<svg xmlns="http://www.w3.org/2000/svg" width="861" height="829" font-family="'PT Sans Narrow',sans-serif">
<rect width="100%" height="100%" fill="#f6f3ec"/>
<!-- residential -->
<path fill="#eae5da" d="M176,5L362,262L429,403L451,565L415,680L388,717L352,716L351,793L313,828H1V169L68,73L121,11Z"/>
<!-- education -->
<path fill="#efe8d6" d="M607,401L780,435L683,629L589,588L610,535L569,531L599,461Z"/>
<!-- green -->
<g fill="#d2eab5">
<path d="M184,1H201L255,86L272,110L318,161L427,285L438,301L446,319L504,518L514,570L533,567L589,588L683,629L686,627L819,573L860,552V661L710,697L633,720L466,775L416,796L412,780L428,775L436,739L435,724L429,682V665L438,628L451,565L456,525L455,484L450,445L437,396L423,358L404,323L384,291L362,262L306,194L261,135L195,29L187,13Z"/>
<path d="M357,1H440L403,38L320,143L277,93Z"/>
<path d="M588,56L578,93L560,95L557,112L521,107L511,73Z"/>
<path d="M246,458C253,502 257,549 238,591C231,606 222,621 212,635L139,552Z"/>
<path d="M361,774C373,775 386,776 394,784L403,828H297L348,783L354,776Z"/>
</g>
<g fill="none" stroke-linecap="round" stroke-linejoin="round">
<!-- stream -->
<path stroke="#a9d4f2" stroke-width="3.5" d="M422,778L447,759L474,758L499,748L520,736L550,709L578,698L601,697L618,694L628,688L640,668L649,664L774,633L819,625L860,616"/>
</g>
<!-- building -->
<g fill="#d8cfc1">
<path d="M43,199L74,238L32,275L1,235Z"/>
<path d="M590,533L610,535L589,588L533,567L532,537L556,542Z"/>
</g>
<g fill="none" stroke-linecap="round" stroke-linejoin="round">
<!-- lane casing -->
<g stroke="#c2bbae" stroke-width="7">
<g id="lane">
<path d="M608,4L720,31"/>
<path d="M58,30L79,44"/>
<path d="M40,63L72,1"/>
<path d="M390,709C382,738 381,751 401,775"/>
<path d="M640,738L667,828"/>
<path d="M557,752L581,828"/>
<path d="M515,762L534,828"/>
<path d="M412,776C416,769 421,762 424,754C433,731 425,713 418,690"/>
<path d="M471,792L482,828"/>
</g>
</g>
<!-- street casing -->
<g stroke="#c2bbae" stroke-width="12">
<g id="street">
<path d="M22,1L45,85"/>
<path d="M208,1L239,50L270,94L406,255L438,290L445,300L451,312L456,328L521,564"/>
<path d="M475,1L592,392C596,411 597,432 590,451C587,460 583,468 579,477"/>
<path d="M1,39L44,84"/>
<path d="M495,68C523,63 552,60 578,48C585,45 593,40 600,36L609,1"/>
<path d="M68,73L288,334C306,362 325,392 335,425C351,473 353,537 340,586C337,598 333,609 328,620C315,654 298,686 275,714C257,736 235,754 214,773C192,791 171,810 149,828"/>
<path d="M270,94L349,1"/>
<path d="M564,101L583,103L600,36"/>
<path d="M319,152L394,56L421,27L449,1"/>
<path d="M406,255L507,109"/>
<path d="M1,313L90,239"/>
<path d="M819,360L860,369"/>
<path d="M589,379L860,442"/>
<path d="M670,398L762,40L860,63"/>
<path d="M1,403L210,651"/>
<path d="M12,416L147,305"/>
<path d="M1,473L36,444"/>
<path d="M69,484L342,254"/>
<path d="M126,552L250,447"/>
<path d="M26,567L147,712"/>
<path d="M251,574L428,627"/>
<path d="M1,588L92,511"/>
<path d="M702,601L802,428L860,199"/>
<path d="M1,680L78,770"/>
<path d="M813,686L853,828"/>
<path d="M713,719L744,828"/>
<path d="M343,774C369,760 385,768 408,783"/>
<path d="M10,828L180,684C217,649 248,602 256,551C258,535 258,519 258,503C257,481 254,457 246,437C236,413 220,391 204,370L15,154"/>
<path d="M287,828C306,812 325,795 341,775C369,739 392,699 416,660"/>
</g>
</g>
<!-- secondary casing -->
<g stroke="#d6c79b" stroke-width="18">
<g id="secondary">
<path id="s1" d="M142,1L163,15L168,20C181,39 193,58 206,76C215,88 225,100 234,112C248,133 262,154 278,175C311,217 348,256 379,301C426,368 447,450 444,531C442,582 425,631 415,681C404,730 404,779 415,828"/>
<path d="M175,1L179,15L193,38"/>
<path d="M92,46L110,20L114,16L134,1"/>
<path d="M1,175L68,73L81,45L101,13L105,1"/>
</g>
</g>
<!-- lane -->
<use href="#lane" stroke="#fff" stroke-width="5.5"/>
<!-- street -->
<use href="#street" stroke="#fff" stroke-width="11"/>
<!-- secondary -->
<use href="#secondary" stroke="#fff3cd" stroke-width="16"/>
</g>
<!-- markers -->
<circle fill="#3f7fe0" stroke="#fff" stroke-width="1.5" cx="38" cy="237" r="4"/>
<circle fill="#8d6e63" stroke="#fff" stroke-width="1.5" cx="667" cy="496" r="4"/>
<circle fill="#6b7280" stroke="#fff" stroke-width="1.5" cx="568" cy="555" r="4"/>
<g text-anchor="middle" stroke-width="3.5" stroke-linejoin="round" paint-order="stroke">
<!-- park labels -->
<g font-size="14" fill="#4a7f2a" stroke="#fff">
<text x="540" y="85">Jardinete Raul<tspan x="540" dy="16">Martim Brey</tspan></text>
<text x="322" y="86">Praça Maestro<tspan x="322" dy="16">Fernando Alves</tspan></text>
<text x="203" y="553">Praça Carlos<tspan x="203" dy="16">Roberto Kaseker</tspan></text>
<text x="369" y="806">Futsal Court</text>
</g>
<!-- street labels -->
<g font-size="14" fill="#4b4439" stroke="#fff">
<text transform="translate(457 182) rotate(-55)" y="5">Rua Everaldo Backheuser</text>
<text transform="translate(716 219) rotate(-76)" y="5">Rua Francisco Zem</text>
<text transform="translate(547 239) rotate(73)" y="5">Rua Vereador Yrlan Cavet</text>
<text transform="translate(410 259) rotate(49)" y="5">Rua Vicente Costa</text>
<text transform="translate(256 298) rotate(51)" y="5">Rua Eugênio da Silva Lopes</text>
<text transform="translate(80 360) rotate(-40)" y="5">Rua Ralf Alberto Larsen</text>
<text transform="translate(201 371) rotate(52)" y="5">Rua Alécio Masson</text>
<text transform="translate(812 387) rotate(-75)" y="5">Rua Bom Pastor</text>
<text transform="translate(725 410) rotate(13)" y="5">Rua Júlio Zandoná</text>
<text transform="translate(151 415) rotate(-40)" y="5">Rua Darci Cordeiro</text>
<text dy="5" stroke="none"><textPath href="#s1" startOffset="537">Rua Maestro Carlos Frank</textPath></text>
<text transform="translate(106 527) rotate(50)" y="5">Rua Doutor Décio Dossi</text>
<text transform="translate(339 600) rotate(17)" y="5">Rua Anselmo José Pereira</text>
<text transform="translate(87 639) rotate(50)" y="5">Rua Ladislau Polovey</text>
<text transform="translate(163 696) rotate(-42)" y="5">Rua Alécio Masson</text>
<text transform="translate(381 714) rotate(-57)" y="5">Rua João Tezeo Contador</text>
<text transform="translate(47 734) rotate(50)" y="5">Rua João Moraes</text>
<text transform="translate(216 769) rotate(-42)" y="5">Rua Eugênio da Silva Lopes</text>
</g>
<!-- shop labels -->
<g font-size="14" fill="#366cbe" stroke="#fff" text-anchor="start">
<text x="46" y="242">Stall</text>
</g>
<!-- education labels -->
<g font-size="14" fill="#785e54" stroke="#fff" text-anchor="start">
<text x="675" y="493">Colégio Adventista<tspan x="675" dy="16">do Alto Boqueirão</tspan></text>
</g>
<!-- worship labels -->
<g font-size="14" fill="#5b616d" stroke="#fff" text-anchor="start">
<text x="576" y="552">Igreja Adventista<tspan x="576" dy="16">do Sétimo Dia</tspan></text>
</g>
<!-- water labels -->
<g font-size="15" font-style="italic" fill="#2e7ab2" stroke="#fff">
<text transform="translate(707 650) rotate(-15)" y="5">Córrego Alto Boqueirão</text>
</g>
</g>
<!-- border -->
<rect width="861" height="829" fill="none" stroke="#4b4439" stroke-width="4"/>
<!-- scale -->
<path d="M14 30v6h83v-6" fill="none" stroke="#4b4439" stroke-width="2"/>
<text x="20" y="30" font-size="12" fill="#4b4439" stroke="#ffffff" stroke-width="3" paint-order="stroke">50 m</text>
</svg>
○ ○ ○ ○ ○
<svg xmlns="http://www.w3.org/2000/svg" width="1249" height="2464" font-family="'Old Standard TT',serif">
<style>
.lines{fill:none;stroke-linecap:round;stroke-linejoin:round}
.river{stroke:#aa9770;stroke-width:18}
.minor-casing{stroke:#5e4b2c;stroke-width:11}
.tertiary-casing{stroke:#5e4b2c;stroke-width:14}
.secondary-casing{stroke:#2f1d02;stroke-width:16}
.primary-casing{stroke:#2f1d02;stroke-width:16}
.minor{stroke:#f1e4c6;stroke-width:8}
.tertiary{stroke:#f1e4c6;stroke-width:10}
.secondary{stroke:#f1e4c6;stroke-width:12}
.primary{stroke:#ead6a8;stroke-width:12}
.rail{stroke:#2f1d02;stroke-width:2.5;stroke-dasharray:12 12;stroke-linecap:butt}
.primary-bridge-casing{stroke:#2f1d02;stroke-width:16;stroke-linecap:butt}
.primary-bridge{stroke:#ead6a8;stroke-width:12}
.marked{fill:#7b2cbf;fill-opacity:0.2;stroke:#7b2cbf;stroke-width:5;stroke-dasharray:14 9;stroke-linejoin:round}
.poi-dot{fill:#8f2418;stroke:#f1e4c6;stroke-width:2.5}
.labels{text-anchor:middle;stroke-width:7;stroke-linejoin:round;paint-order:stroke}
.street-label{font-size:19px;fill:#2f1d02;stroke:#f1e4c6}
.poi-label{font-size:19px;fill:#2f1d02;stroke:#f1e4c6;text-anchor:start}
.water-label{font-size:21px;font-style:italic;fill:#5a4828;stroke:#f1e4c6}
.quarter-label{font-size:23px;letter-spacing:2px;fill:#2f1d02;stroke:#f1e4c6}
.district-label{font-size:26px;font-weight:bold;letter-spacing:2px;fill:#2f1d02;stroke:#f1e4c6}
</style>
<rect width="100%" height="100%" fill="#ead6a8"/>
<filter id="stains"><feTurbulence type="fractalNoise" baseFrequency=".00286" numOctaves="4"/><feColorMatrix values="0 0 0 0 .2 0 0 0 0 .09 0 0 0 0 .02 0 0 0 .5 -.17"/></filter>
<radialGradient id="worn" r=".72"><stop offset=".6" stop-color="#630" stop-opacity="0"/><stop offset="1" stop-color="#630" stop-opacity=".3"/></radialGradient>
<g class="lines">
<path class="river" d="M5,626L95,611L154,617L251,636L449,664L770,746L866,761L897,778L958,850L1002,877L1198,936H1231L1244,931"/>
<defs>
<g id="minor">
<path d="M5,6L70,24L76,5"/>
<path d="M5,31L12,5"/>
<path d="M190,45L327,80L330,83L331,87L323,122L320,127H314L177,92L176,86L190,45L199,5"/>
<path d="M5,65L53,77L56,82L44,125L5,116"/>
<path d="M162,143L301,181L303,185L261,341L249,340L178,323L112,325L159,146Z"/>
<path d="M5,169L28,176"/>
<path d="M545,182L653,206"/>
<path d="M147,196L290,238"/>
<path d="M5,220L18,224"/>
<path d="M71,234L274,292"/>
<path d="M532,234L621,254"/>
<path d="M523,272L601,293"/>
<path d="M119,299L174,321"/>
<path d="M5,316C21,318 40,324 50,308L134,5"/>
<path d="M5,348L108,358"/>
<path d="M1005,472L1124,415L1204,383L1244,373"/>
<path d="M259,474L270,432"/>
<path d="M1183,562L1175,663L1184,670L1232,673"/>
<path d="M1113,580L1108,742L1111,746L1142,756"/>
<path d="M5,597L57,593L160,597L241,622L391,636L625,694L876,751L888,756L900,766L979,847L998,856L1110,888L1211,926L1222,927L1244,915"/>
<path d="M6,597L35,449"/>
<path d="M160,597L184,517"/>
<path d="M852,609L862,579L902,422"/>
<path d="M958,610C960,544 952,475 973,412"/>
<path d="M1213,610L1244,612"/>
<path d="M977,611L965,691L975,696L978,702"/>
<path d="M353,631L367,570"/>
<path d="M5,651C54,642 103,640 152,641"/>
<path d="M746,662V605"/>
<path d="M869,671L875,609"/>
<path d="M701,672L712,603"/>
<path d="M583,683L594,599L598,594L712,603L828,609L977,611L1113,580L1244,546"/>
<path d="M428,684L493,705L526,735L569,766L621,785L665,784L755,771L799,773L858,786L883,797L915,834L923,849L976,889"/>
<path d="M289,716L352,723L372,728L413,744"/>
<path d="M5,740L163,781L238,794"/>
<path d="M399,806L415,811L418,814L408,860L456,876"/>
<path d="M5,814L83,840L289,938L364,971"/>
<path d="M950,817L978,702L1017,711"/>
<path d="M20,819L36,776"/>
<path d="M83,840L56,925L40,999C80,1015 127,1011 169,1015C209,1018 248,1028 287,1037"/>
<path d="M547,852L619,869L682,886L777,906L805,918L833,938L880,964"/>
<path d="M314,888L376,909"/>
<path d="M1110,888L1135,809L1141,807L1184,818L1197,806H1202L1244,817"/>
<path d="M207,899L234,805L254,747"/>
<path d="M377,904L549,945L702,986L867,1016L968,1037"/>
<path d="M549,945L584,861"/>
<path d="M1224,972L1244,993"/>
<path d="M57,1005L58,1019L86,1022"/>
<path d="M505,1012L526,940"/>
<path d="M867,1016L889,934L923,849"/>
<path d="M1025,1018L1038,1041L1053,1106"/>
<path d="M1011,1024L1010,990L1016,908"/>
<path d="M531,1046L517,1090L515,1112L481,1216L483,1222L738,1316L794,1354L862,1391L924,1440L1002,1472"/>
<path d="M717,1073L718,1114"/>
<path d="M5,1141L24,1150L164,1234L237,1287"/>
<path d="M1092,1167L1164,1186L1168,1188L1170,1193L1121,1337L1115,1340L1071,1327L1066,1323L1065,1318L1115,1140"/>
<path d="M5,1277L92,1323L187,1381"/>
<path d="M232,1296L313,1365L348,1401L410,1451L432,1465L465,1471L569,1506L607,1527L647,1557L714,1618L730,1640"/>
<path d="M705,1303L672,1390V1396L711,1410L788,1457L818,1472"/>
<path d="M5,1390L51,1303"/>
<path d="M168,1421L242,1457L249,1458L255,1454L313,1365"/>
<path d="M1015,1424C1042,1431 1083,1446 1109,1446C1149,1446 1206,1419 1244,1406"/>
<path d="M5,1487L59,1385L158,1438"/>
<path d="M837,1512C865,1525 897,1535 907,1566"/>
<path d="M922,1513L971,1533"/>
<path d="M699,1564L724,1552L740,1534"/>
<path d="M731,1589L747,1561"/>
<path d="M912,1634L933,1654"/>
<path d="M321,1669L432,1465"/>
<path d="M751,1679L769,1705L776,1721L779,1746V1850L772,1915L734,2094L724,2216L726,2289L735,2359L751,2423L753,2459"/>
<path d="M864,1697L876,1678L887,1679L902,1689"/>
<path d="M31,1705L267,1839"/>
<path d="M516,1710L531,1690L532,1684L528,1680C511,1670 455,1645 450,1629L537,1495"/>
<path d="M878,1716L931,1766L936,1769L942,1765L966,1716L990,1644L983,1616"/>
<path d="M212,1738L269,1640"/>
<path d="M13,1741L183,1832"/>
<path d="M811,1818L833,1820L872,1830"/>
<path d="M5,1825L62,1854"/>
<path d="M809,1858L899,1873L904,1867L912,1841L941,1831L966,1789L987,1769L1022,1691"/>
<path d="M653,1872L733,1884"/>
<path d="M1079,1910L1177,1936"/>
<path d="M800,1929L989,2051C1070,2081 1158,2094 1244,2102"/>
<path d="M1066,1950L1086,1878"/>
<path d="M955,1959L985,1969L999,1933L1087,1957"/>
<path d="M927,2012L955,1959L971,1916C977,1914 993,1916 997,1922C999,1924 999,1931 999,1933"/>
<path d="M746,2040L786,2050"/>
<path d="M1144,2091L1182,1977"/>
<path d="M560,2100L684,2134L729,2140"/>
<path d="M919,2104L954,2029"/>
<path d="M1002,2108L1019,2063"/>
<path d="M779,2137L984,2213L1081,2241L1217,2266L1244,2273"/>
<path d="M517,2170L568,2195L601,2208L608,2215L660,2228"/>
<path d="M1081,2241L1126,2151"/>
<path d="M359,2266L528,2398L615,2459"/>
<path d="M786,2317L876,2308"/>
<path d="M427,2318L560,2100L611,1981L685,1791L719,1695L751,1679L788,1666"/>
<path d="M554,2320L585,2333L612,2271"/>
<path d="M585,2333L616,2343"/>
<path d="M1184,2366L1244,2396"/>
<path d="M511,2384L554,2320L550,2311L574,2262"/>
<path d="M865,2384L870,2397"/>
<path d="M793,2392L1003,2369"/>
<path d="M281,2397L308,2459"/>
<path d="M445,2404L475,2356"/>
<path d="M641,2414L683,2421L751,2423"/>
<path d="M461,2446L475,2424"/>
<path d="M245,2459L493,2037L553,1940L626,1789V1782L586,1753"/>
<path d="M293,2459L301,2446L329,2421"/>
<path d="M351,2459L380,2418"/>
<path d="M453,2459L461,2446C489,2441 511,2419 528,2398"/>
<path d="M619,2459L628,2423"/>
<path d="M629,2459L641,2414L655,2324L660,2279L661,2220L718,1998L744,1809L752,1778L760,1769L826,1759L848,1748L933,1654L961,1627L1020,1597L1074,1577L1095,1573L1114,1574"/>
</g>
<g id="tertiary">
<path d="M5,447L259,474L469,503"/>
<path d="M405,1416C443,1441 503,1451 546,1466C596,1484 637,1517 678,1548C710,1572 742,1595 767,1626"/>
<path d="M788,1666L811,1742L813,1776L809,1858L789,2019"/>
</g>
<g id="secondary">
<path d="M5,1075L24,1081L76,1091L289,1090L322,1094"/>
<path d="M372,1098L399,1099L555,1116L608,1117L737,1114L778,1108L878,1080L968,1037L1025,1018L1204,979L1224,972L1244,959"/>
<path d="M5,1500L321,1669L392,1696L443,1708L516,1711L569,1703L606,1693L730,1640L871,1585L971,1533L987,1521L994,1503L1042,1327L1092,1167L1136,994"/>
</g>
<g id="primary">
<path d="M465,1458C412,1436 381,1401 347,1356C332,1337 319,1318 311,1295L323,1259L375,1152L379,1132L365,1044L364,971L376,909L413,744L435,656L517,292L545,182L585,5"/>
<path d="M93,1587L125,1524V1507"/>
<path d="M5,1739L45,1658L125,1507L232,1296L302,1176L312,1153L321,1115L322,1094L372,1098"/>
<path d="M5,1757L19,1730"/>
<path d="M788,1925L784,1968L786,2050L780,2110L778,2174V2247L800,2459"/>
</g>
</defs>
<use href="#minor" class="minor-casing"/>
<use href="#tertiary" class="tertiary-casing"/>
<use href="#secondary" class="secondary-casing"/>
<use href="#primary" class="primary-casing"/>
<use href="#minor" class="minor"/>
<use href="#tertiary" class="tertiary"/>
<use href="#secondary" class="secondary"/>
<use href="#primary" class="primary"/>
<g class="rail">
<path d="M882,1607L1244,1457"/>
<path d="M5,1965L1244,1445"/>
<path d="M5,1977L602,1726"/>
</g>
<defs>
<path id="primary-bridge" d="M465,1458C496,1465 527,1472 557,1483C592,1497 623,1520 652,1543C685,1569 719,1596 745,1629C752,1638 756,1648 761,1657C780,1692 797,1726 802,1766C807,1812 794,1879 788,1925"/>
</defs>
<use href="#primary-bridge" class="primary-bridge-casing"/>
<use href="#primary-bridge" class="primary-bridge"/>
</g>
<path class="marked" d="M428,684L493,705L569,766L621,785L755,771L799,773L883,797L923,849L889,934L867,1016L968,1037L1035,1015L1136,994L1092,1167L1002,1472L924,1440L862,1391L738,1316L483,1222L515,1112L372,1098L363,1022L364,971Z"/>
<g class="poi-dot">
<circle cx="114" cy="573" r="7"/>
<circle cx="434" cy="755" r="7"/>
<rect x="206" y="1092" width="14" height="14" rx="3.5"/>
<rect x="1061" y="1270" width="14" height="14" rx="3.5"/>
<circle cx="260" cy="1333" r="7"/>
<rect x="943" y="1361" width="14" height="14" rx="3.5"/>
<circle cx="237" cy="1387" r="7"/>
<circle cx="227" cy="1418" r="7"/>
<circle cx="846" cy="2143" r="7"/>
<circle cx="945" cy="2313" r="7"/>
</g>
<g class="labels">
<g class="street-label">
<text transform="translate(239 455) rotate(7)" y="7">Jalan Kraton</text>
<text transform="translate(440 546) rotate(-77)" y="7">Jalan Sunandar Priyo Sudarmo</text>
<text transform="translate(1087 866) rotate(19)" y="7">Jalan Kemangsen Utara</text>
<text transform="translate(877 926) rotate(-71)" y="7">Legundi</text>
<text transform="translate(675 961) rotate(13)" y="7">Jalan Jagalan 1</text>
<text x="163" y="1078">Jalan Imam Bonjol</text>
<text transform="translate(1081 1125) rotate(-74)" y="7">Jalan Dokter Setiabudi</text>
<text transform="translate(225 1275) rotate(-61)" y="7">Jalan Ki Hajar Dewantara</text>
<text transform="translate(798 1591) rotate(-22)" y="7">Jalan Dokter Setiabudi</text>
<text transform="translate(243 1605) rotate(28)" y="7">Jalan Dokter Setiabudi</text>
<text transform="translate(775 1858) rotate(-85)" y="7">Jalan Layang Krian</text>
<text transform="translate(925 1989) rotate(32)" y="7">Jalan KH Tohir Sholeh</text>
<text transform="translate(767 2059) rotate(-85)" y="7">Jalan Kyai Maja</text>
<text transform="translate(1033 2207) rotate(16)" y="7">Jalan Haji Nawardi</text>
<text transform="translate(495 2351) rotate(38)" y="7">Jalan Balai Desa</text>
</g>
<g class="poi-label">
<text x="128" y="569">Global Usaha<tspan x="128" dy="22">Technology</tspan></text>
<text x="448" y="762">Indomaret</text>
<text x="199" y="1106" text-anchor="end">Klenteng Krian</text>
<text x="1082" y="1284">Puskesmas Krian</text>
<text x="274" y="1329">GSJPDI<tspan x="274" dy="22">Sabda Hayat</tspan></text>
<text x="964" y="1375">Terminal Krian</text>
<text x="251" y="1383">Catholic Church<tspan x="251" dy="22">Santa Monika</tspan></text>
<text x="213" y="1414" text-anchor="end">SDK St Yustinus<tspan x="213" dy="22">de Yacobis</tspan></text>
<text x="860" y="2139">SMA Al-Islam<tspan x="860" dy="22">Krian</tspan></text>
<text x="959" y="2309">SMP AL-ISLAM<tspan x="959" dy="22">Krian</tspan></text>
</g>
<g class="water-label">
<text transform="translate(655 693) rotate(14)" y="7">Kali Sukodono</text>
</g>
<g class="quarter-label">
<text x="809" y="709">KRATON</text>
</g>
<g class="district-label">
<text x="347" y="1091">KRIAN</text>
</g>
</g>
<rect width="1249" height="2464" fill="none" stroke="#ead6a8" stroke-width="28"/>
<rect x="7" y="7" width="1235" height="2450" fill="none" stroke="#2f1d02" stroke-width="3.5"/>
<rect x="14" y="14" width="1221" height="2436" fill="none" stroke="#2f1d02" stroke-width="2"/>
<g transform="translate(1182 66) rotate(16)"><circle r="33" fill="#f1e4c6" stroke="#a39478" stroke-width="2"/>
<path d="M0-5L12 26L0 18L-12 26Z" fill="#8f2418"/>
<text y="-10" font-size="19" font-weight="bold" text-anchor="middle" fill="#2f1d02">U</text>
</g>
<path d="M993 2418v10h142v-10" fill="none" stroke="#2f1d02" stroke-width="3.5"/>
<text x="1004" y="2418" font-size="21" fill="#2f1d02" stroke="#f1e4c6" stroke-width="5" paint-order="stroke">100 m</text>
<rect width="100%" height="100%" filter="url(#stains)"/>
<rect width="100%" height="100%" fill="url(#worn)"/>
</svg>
○ ○ ○ ○ ○
* [Work instruction]
Check the listing for the word "lines". Show each line that has it.

* [Solution to this exercise]
.lines{fill:none;stroke-linecap:round;stroke-linejoin:round}
<g class="lines">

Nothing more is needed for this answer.